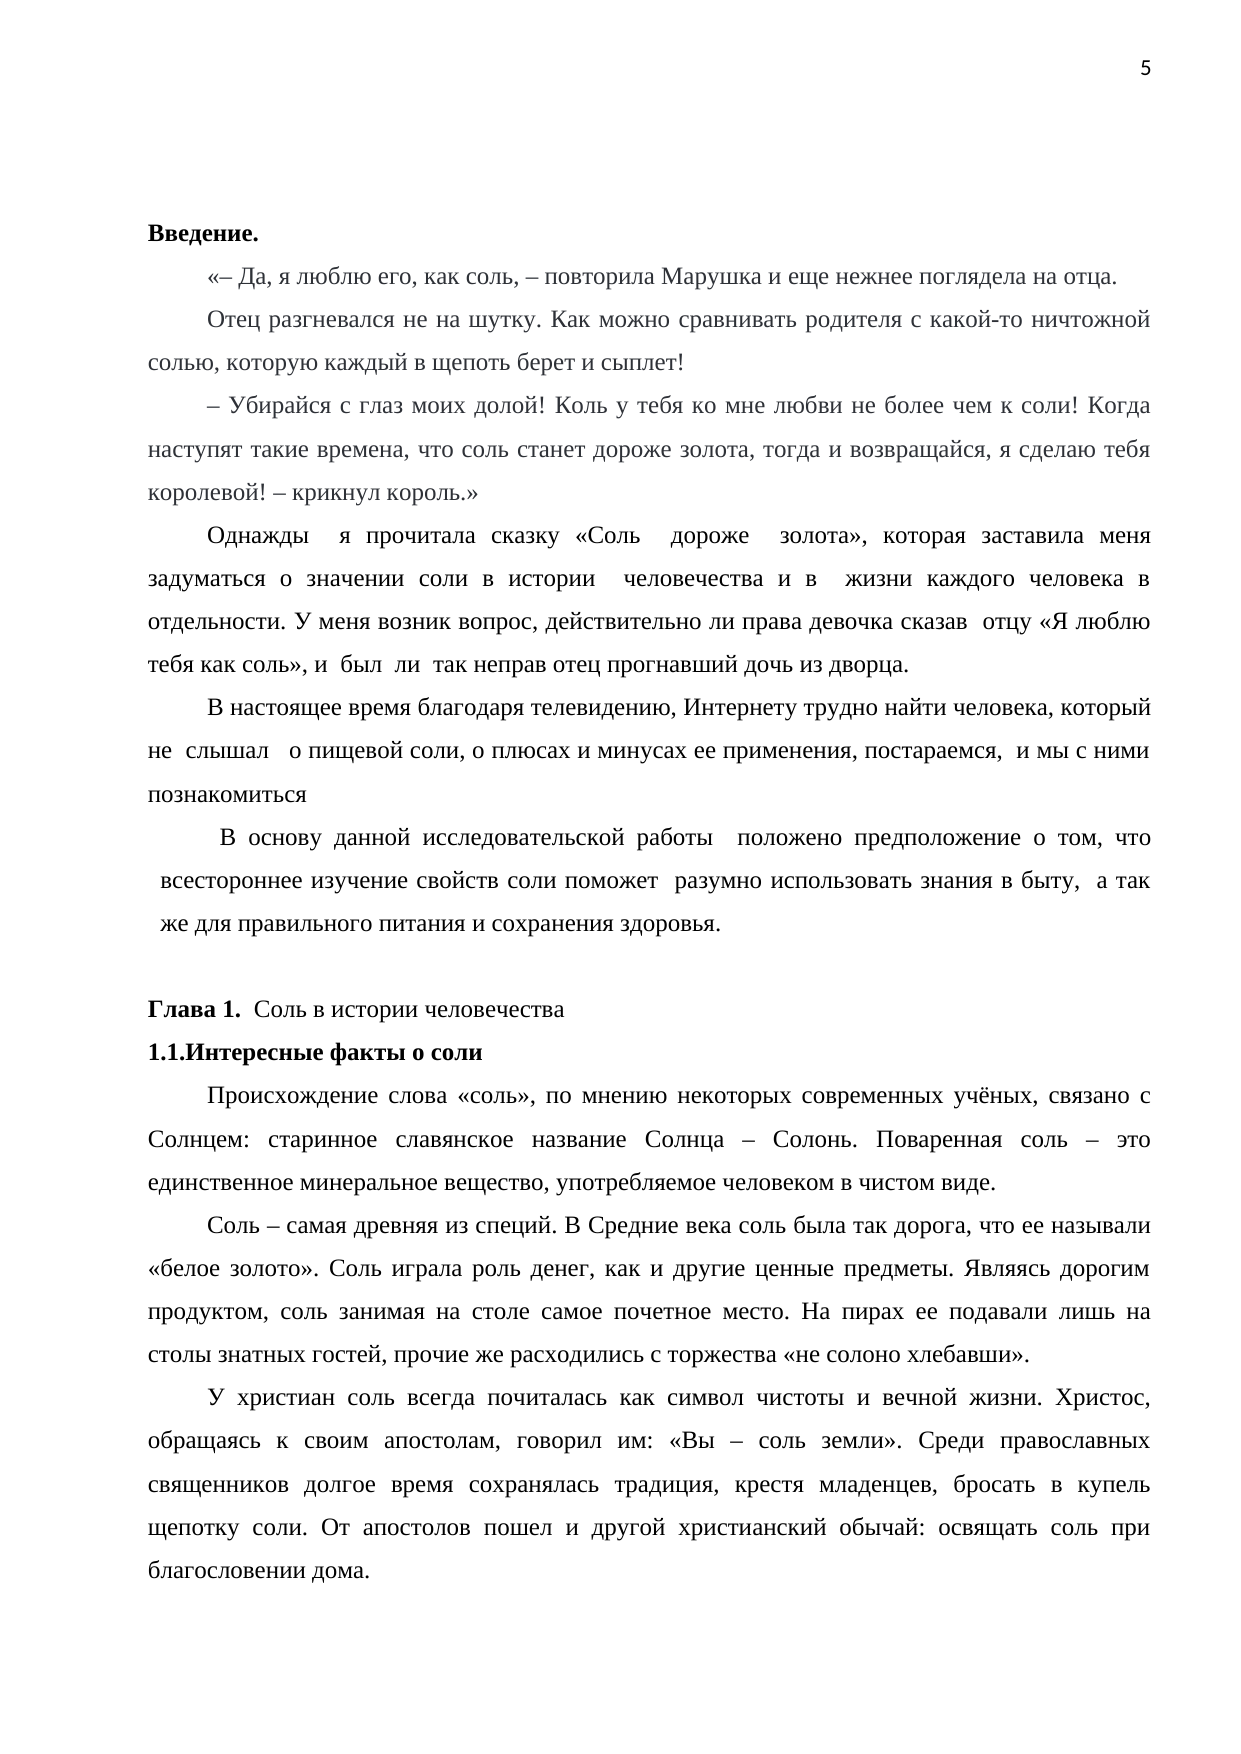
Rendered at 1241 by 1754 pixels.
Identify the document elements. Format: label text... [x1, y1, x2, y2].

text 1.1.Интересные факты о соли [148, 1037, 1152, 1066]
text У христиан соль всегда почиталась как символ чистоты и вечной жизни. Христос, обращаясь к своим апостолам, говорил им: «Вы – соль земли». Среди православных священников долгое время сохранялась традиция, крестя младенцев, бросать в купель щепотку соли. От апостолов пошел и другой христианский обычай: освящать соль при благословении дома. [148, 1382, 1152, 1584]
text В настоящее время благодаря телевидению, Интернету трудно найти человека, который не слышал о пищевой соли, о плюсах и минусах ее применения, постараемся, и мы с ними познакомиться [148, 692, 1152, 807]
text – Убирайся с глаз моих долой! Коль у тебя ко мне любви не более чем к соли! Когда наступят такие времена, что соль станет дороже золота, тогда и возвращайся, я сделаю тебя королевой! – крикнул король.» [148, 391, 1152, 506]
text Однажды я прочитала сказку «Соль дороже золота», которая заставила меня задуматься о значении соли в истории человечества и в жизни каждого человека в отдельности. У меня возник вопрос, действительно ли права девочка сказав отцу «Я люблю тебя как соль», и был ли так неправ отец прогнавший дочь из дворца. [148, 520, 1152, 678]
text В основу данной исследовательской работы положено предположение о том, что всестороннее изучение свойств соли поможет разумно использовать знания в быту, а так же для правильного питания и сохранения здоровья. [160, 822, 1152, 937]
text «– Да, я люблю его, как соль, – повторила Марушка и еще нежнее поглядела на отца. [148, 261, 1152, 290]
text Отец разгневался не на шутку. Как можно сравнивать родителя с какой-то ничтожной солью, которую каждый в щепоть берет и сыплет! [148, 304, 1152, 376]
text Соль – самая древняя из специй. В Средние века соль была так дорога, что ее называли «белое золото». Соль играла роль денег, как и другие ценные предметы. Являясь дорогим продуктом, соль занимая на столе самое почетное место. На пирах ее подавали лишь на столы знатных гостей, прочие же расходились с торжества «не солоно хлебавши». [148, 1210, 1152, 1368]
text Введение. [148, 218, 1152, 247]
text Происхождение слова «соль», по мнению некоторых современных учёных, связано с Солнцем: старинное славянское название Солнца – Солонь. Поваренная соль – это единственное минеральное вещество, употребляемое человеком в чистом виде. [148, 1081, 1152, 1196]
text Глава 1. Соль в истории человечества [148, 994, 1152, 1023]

---

Work instructions: Respond with the count of lines above holding the string "человечества", and leave out everything else.

Task solution: 2